For her 65th birthday, we look at some of Chatterjee’s important film roles from Hindi and Bengali cinema.
10 significant roles of Moushumi Chatterjee – Birthday special
Mumbai - 26 Apr 2018 8:00 IST
Updated : 23:36 IST
Born Indira Chatterjee on 26 April 1953, Moushumi Chatterjee found fame at an early age. She was cast in Balika Badhu (1967) when she was just a teenager. Thankfully, she managed to translate that early break into a long career, acting across Indian cinema in different languages.
From a young child bride in Balika Badhu to a married older woman who wants to see everyone paired up in Piku (2015), the actress has had quite a filmi journey.
Here, then, are some of Moushumi Chatterjee's important roles over the years in Hindi and Bengali cinema.
Balika Badhu (1967)
Moushumi Chatterjee was just entering her teens when she became a household name with the Bengali film Balika Badhu, directed by Tarun Majumdar. The young fifth- standard student played a child bride in the period drama, which became a platinum jubilee hit with a run of 75 weeks at the box office. The Bengal Film Journalists’ Association (BFJA) voted her Best Actress for her debut.
Despite her early success, Moushumi Chatterjee then took a break and finished her studies before signing any more films. However, she did become a young bride in real life when she married Jayanta Kumar, son of singer-composer Hemant Kumar, who, incidentally, had composed the music for her first film.
After Balika Badhu (1967), Moushumi Chatterjee made her debut in Hindi films with Anuraag (1972). Produced and directed by Shakti Samanta, the film went on to celebrate a silver jubilee. Rajesh Khanna, who encouraged Samanta to make the film, also made a special appearance in it.
Chatterjee played a blind young woman, Shivani, who wants to learn sculpting. She meets the kind family of Rai Saheb (Ashok Kumar) whose grandson (Master Satyajeet) becomes her friend. Later, a young man Rajesh (Vinod Mehra) wants to marry her. Due to her blindness, their match is rejected, until fate steps and Shivani undergoes a corneal transplant.
Chatterjee won the Filmfare award for Best Actress for her performance in Anuraag, a film in which she won audiences over with her rawness and naivete on screen, just like in her first movie, Balika Badhu.
Roti Kapada Aur Makaan (1974)
In Manoj Kumar’s multi-starrer, Moushumi Chatterjee played a young woman, Tulsi, whom Manoj Kumar’s Bharat rescues from a gang of hooligans. The actress had a difficult scene in the film where the goons attempt to rape her. The film also featured Amitabh Bachchan, Shashi Kapoor and Zeenat Aman.
Chatterjee described the incident in an interview with the news portal rediff.com, saying it was a tough scene to shoot as she was pregnant with her first child at the time. “I had long hair and in the scene a lot of flour falls on my head and body. I started sweating and everything just stuck to my hair. I started crying. After I came home at 10:30 pm, till 2 am, my maid was removing the flour from my hair. I had to shoot again the next day. I was pregnant at the time and when the flour went into my mouth, I vomited. I was physically unwell and tense about how the scene would be shot. But [director] Manoj Kumar took good care of me,” she recalled.

## OBJECTIVES
A. In the Moushumi Chatterjee article, rewrite the passage from "In Manoj Kumar’s" to "and Zeenat Aman.", changing "hooligans" to "thugs".
B. Carry the Moushumi Chatterjee article forward from its last sentence.

## RECORD LIST

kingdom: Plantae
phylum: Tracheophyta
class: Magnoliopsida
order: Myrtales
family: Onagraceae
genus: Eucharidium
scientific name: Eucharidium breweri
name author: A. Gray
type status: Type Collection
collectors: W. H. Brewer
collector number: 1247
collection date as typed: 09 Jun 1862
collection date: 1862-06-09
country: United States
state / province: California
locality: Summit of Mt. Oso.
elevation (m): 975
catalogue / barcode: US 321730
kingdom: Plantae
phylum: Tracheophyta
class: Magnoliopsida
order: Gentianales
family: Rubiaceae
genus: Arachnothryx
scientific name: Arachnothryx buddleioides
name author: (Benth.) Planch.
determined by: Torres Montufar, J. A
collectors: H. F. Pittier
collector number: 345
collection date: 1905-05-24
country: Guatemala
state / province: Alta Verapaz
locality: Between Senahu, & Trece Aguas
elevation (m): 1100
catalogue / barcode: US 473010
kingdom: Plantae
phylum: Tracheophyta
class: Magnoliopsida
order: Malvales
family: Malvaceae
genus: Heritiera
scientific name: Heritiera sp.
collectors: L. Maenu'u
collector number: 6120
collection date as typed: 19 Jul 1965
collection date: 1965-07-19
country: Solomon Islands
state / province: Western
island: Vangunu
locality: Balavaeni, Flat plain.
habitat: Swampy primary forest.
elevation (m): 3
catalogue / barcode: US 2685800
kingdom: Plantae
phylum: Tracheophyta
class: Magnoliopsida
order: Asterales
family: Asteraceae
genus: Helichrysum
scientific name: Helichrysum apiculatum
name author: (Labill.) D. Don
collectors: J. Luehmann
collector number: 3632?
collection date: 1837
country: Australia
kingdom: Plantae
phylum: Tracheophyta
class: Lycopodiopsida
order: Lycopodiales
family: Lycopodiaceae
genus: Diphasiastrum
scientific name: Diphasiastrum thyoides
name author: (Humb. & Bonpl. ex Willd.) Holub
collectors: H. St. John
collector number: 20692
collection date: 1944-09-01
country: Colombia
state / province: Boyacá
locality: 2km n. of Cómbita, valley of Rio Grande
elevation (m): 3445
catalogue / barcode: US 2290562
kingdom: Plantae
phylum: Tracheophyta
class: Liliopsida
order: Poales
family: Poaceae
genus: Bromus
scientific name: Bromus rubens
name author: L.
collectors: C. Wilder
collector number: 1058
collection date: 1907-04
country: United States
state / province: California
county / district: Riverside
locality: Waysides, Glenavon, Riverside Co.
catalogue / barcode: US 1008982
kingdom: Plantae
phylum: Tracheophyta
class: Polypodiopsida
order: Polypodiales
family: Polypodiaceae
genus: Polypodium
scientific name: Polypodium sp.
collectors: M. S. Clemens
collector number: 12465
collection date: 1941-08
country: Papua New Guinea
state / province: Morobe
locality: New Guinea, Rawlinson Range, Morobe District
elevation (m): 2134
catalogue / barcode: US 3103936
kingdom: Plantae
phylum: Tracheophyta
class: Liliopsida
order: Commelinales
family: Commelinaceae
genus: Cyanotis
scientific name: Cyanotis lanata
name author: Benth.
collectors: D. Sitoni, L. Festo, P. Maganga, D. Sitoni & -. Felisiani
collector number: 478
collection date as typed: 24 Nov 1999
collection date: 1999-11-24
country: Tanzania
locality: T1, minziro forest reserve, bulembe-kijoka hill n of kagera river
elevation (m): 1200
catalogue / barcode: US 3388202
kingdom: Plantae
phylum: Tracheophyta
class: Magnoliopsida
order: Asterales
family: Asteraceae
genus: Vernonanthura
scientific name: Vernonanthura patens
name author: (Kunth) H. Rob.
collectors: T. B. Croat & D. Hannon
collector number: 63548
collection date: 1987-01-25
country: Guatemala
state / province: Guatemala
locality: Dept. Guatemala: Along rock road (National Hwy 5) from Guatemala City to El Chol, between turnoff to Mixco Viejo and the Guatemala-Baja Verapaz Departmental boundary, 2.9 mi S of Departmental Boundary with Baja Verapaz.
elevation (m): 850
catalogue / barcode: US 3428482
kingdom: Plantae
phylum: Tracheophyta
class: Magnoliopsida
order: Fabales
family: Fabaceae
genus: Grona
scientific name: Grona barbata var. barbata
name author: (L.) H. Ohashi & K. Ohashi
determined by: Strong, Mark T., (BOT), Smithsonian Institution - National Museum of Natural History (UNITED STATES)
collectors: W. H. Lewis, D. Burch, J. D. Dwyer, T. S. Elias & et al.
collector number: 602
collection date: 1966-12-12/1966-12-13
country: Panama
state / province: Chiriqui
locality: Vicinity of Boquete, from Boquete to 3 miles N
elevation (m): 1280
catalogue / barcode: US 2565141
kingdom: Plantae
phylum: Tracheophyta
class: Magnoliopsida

## ANSWERS GIVEN
A.
In Manoj Kumar’s multi-starrer, Moushumi Chatterjee played a young woman, Tulsi, whom Manoj Kumar’s Bharat rescues from a gang of thugs. The actress had a difficult scene in the film where the goons attempt to rape her. The film also featured Amitabh Bachchan, Shashi Kapoor and Zeenat Aman.

B.
Chatterjee was nominated for the Filmfare award for Best Supporting Actress and won another BFJA award for Supporting Actress.
Anand Ashram (1977)
Shakti Samanta cast Moushumi Chatterjee as the second lead in Anand Ashram (1977), a multi-generational film starring Ashok Kumar, Uttam Kumar and Sharmila Tagore. Ashok Kumar and Uttam Kumar played father and son, respectively, who don’t see eye to eye when the son falls for a woman not of his father’s choosing.
Uttam Kumar’s Deepak marries Asha (Tagore) nevertheless and is left with a young son when she dies in childbirth. The child grows up to become a doctor without knowing his father or grandfather.
Chatterjee was paired opposite Rakesh Roshan in the film and got to show her playful, comedic side as her interactions with the young star were mostly lighter.
After Roti Kapada Aur Makaan (1974) and Benaam (1974), Amitabh Bachchan and Moushumi Chatterjee came together again in Basu Chatterjee’s Manzil (1979). In the film, Bachchan played Ajay, an aspiring businessman, who meets Aruna (Chatterjee), a rich man’s daughter, and falls in love with her. She, too, reciprocates his feelings.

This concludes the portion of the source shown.